GREAT CHAMBER SYMPHONIES
The Camerata RCO (Royal Concertgebouw Orchestra of Amsterdam) will give us a royal treat: its ten instrumentalists will be performing great works of chamber music by Wolfgang Amadeus Mozart and Anton Bruckner.—
Wolfgang Amadeus Mozart (1756–1791)
Clarinet quintet in A major K. 581
Anton Bruckner (1824–1896)
Symphony No. 7 in E major WAB 107 (movements I and III arranged by Hanns Eisler; movement II by Erwin Stein; movement IV by Karl Rankl)

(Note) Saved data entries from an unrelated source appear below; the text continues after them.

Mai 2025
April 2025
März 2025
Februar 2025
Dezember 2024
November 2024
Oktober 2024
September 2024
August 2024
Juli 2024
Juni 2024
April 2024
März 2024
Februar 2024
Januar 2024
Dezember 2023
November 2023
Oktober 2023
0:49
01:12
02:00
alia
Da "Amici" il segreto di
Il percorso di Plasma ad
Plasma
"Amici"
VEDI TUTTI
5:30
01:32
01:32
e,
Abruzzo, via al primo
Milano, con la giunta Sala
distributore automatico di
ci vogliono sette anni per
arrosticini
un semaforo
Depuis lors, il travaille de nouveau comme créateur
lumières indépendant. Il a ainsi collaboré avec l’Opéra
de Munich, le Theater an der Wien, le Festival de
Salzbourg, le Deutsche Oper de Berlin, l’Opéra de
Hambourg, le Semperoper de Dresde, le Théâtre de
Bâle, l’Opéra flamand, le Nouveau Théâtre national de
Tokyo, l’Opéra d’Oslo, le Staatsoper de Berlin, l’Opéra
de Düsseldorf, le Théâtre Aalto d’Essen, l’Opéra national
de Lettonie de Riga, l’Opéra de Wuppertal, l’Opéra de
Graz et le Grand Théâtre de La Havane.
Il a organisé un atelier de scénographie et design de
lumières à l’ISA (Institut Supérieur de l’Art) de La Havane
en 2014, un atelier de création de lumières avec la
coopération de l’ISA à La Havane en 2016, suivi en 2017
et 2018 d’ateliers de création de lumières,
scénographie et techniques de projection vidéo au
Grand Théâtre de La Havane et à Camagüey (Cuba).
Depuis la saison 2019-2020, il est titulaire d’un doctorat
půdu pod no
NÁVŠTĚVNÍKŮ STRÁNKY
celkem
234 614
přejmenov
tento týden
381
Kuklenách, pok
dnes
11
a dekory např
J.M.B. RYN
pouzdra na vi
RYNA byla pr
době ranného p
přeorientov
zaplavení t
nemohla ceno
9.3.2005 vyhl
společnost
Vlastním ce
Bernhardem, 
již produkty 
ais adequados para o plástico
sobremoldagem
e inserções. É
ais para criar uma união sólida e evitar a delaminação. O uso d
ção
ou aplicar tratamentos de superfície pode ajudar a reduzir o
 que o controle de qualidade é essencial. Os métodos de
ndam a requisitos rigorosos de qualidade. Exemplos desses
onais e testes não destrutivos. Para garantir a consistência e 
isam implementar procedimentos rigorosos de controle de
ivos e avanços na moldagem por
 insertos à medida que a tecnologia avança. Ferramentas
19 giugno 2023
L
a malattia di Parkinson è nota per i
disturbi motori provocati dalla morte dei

Do you really need a huge symphony orchestra, 100-strong, for a Bruckner symphony? Not when it’s played by the Camerata RCO, members of the Royal Concertgebouw Orchestra of Amsterdam. They here play a chamber arrangement of Anton Bruckner’s Symphony No. 7 – one of his most significant works, and one that helped him to his breakthrough as a composer. This arrangement dates from 1921 and was made by three young composers: Hanns Eisler (movements I and III), Erwin Stein (II) and Karl Rankl (IV). They were commissioned by none other than Arnold Schoenberg, who wanted to offer the Bruckner arrangement in the concerts of his famous “Association for private musical performances” in 1921. This Association aimed to present performances of contemporary music in a scandal-free environment, before a paying public, but without the critical presence of the press; neither applause nor expressions of discontent were allowed among the public, and no reviews were to be published. But the concert in question never came about, because the Association went bankrupt shortly before the three composers finished their work.
In the meantime, this arrangement – which the Camerata RCO released on CD in 2021 – has become a real insider’s tip. Bruckner’s profound, spiritual work, suffused with pathos, takes on a whole new quality in this arrangement. The orchestral sound becomes transparent, while the use of piano and harmonium allow it to exude a charming hint of salon music that is perhaps reminiscent of the famous sound of the salon ensembles of St Mark’s Square in Venice.
The second work on this programme, Wolfgang Amadeus Mozart’s Clarinet Quintet in A Major, is also a product of a collaboration between famous friends. Mozart wrote this work for Anton Stadler, a friend and fellow freemason at his Lodge, and a clarinettist in both the orchestra of the Burgtheater in Vienna and in the Emperor’s court wind band. Stadler was famous for his beautiful tone on the clarinet, and helped to establish his relatively young instrument in the orchestra. Presumably on account of his appearance when blowing his instrument, Mozart nicknamed him “Ribieslgesicht” (“redcurrant face”). The combination of clarinet and string quartet was completely new at the time. Jörg Widmann – one of the best-known clarinettists of our own time – has commented on a variation in the forth movement of Mozart’s Quintet as follows: “In this Adagio, Mozart achieves the greatest seriousness of expression of which he is capable – only suddenly to exclaim: ‘Oh, it’s not all that bad’. And then he proceeds again, and you feel as if you’re plunging into cold water. These moments are perhaps decisive, because they bring us closer to his personality. It’s simply Mozart: peerless”.